Page layout parsing data:

= = = = =

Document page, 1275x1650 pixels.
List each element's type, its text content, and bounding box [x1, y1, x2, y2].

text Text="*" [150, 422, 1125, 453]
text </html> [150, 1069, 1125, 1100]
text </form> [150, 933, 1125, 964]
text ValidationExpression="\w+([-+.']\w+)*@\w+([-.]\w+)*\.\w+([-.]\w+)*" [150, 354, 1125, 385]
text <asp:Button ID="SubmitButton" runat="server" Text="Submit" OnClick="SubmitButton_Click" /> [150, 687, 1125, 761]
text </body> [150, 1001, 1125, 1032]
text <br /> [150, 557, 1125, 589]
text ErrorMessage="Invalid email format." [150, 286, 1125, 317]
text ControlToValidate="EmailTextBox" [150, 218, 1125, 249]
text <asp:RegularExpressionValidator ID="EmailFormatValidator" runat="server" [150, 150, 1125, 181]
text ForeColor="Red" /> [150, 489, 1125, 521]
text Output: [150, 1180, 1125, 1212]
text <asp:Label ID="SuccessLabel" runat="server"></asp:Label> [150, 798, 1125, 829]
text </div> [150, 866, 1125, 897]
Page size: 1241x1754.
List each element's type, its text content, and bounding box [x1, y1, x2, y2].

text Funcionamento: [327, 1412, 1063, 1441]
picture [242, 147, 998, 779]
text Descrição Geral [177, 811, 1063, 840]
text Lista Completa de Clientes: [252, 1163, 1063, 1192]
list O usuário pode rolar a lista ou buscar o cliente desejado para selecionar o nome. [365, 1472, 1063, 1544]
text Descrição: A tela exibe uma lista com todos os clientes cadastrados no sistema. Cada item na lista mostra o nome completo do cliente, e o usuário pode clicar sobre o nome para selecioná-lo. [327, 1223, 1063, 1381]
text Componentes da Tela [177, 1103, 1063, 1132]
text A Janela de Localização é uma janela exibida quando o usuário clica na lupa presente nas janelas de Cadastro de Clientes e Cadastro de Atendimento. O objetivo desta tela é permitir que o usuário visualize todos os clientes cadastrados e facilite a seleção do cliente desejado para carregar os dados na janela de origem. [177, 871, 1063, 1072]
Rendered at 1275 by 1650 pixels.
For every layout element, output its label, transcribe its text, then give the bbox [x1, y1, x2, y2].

= = = = =

◆ HOW TO COMPLETE THIS TASK:
Output nothing but the lines from the one containing "Rendered at 1275 by 1650 pixels." through the last line of the data, exactly as they stand.

◆ TASK OUTPUT:
Rendered at 1275 by 1650 pixels.
For every layout element, output its label, transcribe its text, then give the bbox [x1, y1, x2, y2].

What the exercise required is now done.